-- Your assignment --
Filtering the records below, copy only those lines that include the word "html".

+ + + + + + +

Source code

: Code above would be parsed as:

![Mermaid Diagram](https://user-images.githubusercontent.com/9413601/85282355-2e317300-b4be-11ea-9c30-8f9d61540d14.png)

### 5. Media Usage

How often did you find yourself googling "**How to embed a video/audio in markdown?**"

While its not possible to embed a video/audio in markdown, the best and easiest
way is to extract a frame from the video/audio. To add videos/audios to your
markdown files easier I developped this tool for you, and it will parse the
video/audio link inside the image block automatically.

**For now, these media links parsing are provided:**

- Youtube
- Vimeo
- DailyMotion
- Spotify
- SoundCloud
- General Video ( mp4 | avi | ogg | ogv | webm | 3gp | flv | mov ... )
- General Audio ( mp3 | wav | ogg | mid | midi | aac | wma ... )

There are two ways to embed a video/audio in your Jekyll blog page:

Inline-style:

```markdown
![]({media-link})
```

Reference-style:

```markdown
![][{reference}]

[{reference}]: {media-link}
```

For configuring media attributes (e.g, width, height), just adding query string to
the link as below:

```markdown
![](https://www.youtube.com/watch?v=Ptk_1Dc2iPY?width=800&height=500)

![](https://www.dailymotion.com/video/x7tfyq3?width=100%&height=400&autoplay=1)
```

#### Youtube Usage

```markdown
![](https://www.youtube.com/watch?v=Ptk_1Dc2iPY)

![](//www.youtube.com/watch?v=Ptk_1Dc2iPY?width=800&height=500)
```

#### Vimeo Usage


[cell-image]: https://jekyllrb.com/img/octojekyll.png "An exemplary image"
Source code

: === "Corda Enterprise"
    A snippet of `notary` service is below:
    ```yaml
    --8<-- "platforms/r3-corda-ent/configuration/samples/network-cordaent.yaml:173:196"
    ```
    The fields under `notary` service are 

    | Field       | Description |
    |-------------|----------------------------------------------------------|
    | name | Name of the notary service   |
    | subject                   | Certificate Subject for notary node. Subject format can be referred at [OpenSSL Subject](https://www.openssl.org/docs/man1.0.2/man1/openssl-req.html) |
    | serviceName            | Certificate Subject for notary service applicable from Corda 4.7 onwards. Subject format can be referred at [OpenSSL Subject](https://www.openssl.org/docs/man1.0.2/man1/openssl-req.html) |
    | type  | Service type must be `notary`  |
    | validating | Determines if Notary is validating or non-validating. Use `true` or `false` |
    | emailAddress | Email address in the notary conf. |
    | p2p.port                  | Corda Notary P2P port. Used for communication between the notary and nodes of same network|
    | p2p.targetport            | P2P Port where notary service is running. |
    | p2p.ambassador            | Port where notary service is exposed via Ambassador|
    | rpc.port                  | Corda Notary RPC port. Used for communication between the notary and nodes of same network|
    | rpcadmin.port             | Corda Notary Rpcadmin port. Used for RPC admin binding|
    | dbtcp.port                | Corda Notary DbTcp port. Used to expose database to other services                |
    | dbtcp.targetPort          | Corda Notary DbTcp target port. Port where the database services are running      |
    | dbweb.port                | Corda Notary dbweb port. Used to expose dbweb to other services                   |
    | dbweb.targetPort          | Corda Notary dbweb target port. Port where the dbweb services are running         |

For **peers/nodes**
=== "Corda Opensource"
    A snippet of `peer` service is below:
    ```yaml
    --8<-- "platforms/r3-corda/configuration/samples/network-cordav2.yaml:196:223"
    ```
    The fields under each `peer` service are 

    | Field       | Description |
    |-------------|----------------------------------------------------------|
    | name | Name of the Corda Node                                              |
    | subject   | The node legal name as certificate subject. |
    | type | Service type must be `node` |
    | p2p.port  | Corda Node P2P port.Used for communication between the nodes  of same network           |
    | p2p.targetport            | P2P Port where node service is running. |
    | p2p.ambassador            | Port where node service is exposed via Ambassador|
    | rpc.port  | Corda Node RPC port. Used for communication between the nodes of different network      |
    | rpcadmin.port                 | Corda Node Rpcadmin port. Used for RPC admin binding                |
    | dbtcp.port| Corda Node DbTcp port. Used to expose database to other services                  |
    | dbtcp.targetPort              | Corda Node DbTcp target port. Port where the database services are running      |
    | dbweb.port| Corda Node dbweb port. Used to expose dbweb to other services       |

+ + + + + + +

-- Exercise answer --
    | subject                   | Certificate Subject for notary node. Subject format can be referred at [OpenSSL Subject](https://www.openssl.org/docs/man1.0.2/man1/openssl-req.html) |
    | serviceName            | Certificate Subject for notary service applicable from Corda 4.7 onwards. Subject format can be referred at [OpenSSL Subject](https://www.openssl.org/docs/man1.0.2/man1/openssl-req.html) |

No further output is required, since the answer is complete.